I was having lunch yesterday at our club with my husband, my golf coach, Mario Bevilacqua, and a young player Mario coaches who is on the Canadian Tour, Nathan Maas.

We were watching the Sentry Tournament of Champions at Kapalua.  Justin Thomas lost a two-shot lead with three holes to play in that tournament.  He had to play the par-5 18th hole four times and always seemed to be scrambling to avoid elimination in the three-man playoff which he won.

”I botched it up pretty badly,” Thomas told reporters afterward.  During the round and playoff he had no such thoughts, however. He is one the pros who says he is committed to and uses positive self-talk during play.

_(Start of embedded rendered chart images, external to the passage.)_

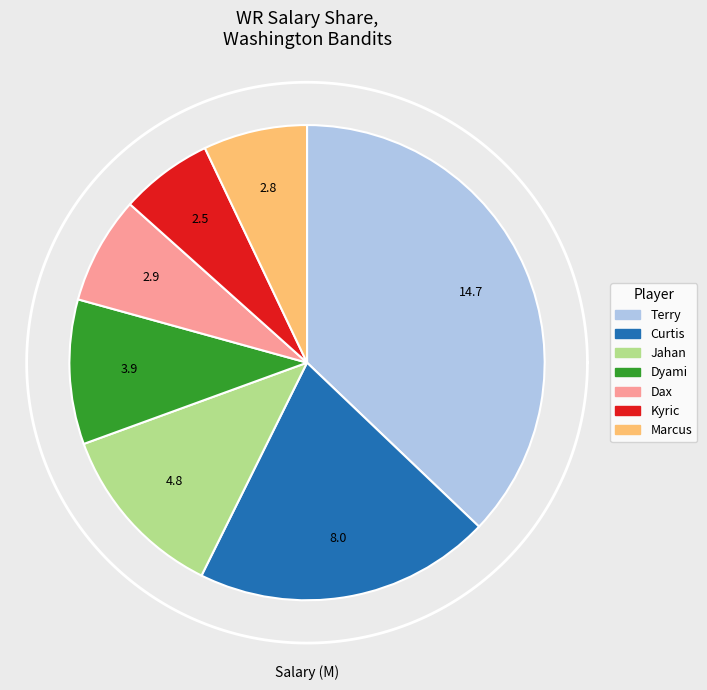

Combined, what portion of the pie is Dax and Kyric?

13.6%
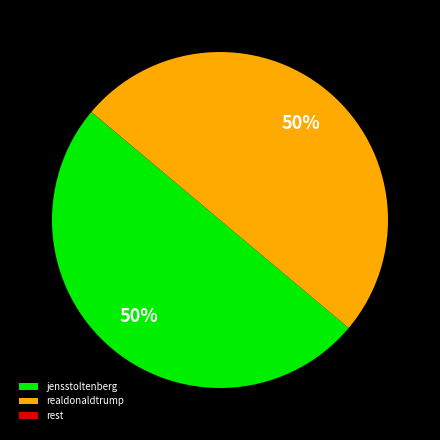

The jensstoltenberg slice represents 42% of the pie. True or false?

False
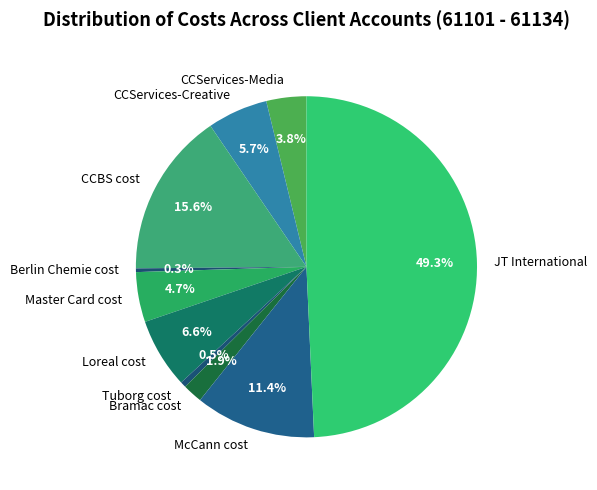

Is CCServices-Media the majority of the pie?

No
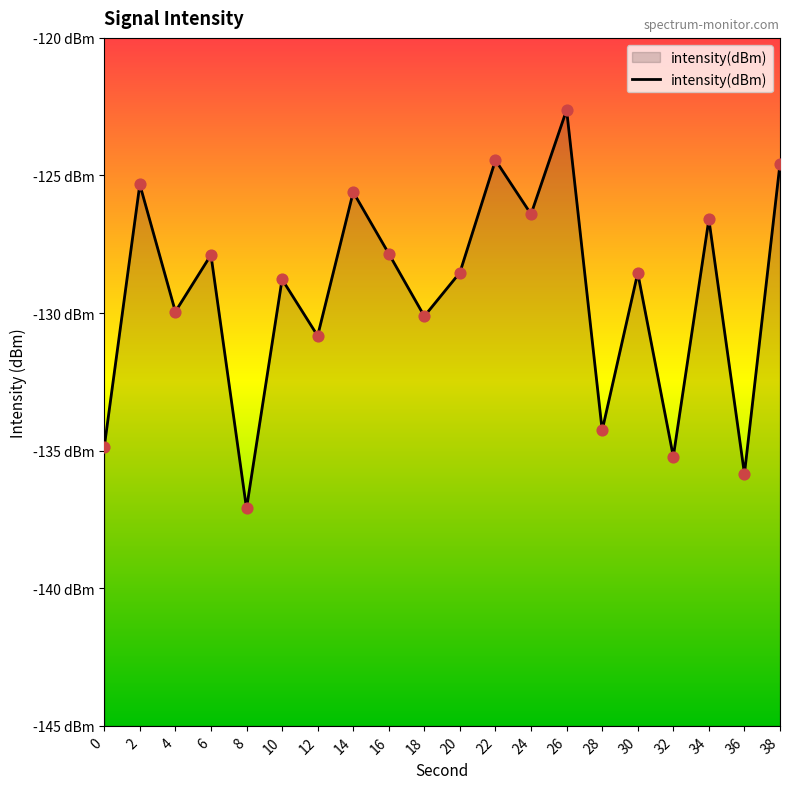

What is the change in value from 12 to 36?

-5.0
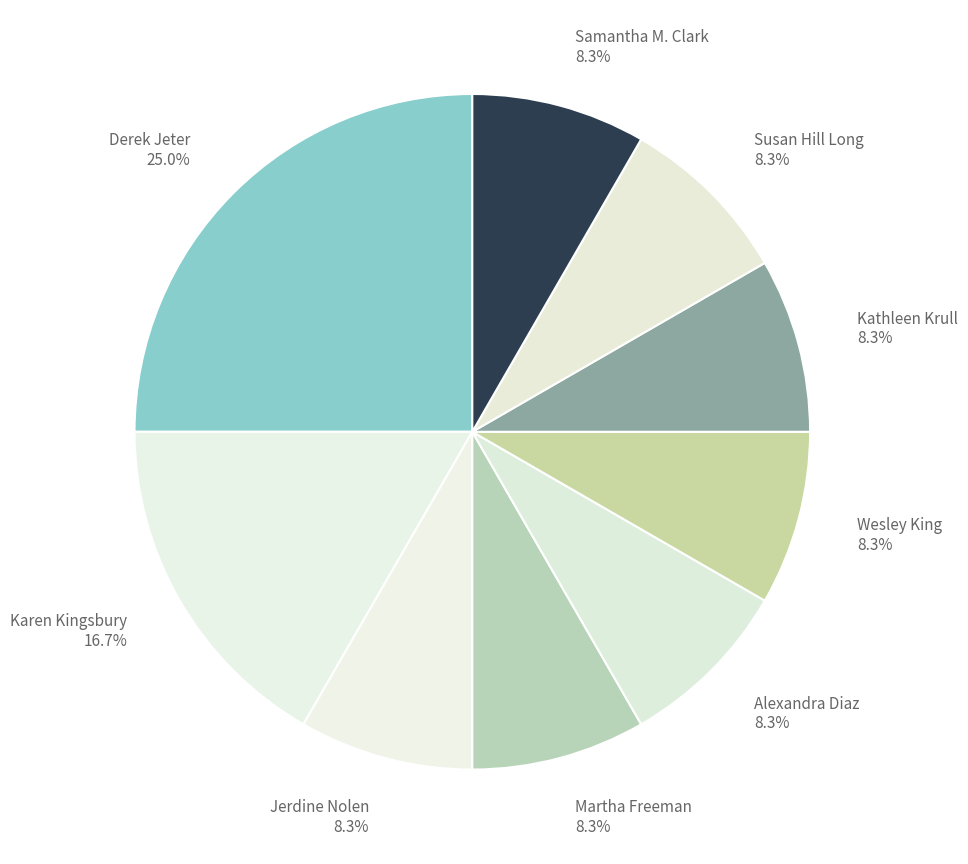

How much of the chart is everything except Martha Freeman?

91.7%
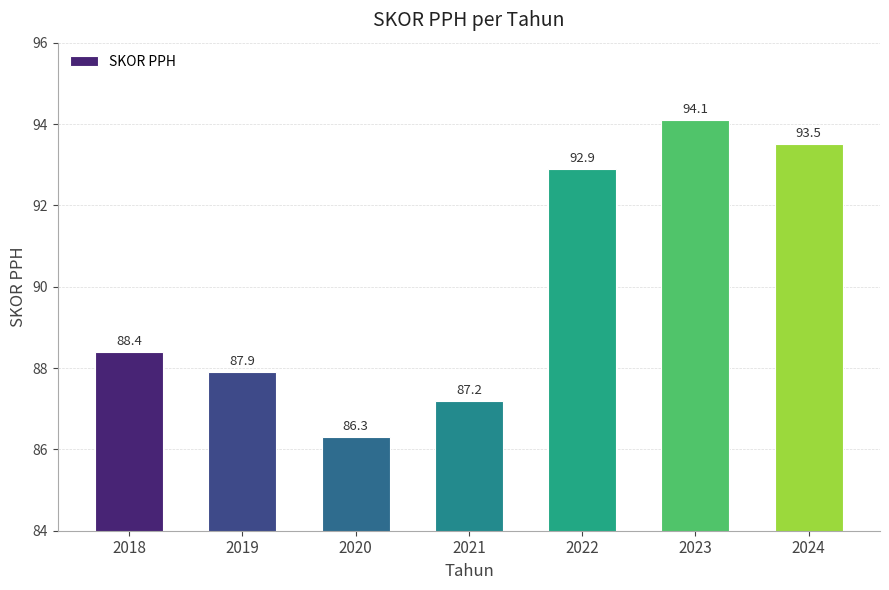

Reading left to right, transcribe all the data shown in this chart.

2018=88.4	2019=87.9	2020=86.3	2021=87.2	2022=92.9	2023=94.1	2024=93.5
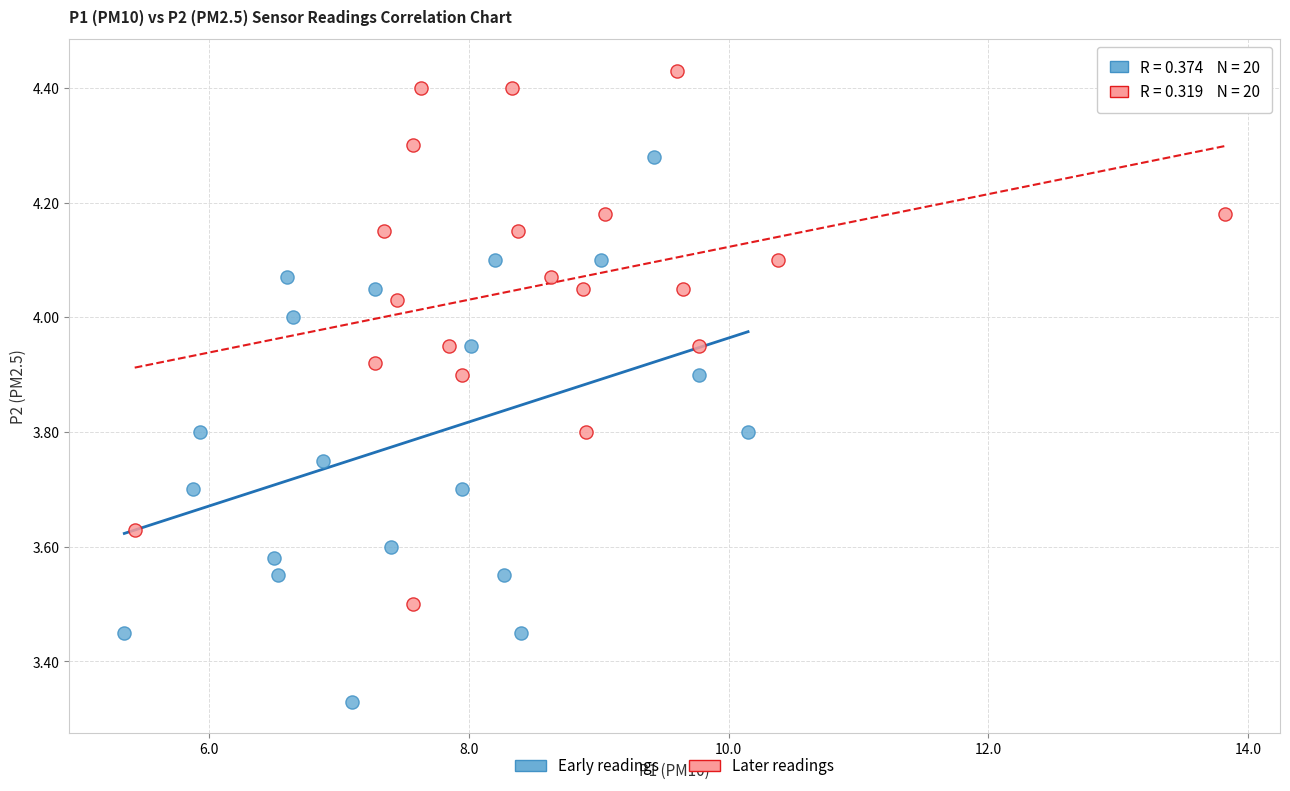

Which series reaches the maximum Y coordinate?

Later readings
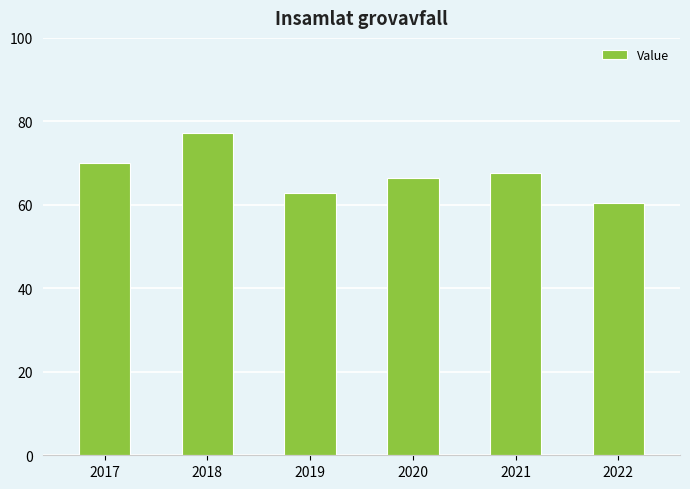

Between 2021 and 2022, which is larger?

2021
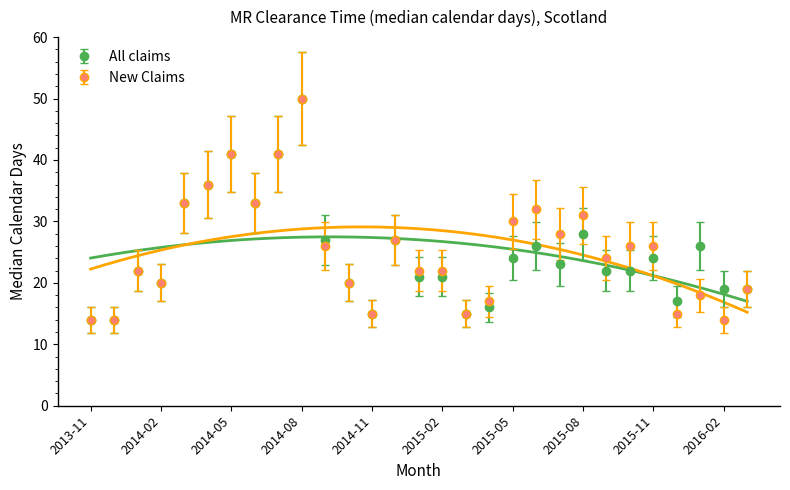

True or false: All claims has more than 1 points higher than both neighbors.

True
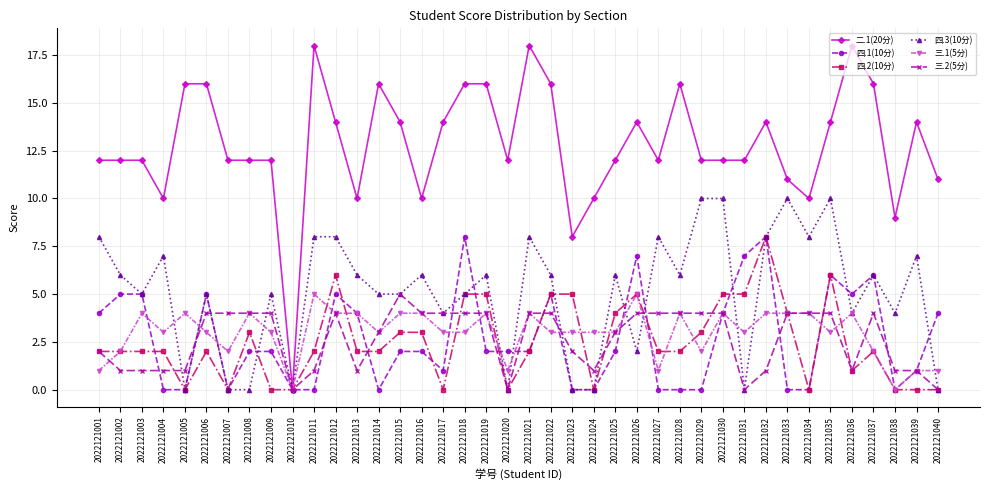

Which series has the largest total across all categories?

二.1(20分)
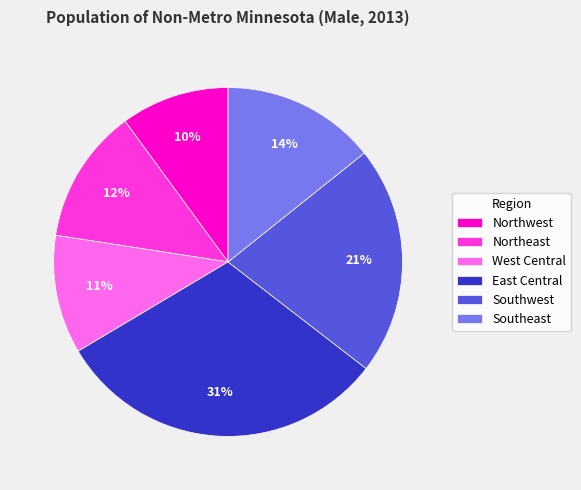

How many slices are in this pie chart?

6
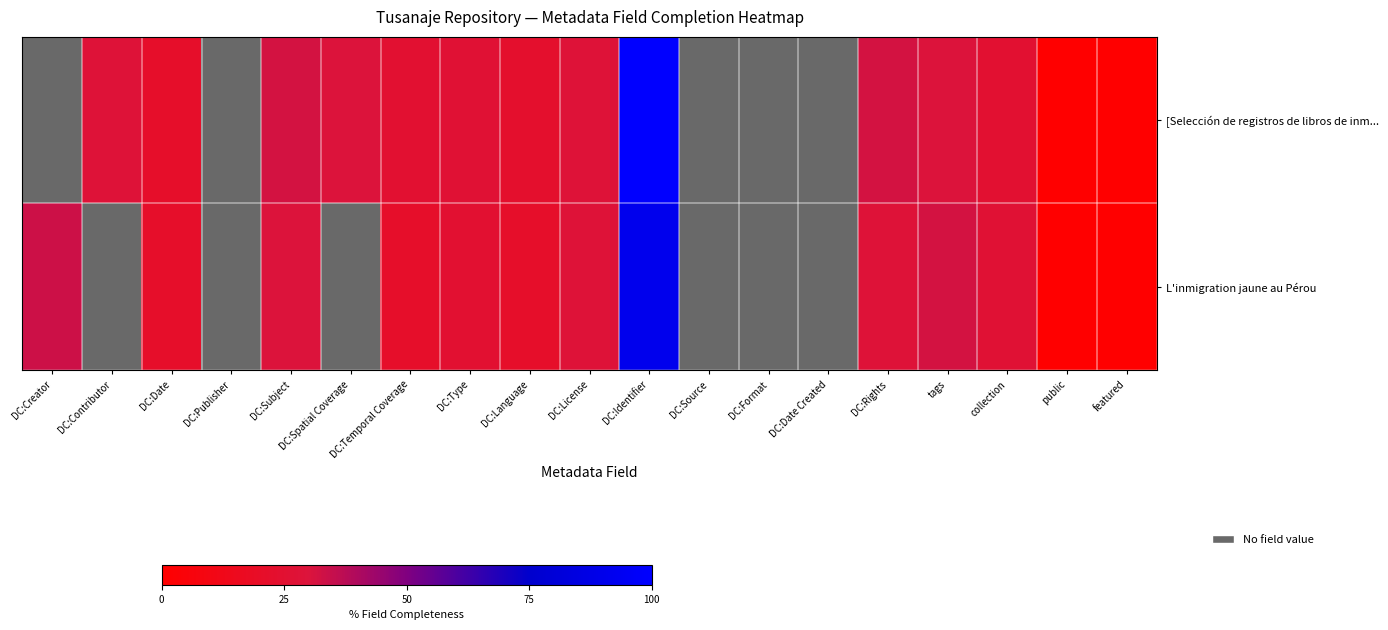

Rank the series at DC:Publisher from lowest to highest value.

[Selección de registros de libros de inm..., L'inmigration jaune au Pérou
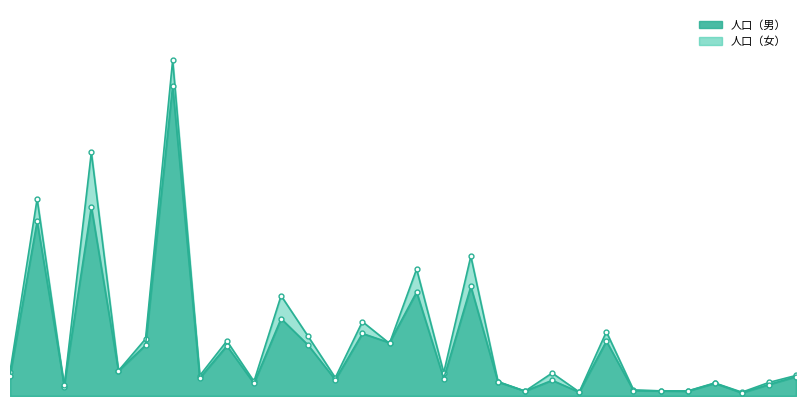

What is the difference between the 人口（男） values at 庵浦町 and 石坂町?

185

At lunch we had started talking about the mindset of touring pros when playing, which then reminded me of Vision 54.  (18 birdies on a par 72 course would result in a score of 54.)  The mental coaching programs Pia Nelson and Lynn Marriott have (visit are based on their Vision54 books.  If you haven’t read them, the best of the series I think is Be a Player.  Arguably this is the best not-about-swing-mechanics book you will ever read that will improve your game and make it much more enjoyable to play.  It reinforces everything they teach at their schools, one of which I attended several years ago in Scottsdale.

This all reminded me of my round today and last weekend.  My head hasn’t been in the right space.  Like so many of the students who visit Vision54, I am frustrated with my game right now—I need to read the chapter in Be a Player entitled “Variability: Welcome to the game of golf.”   I also need to remember that they write that many players—successful executives, business owners and athletes–come to their schools and programs ready to quit they are so frustrated.

There is a lot we can learn from what Justin Thomas showed us winning at Kapalua.  To paraphrase Pia and Lynn: “Most golfers who want to improve work painstakingly on their swings, not realizing it’s often their mental state on the golf course that needs work—not their technique.”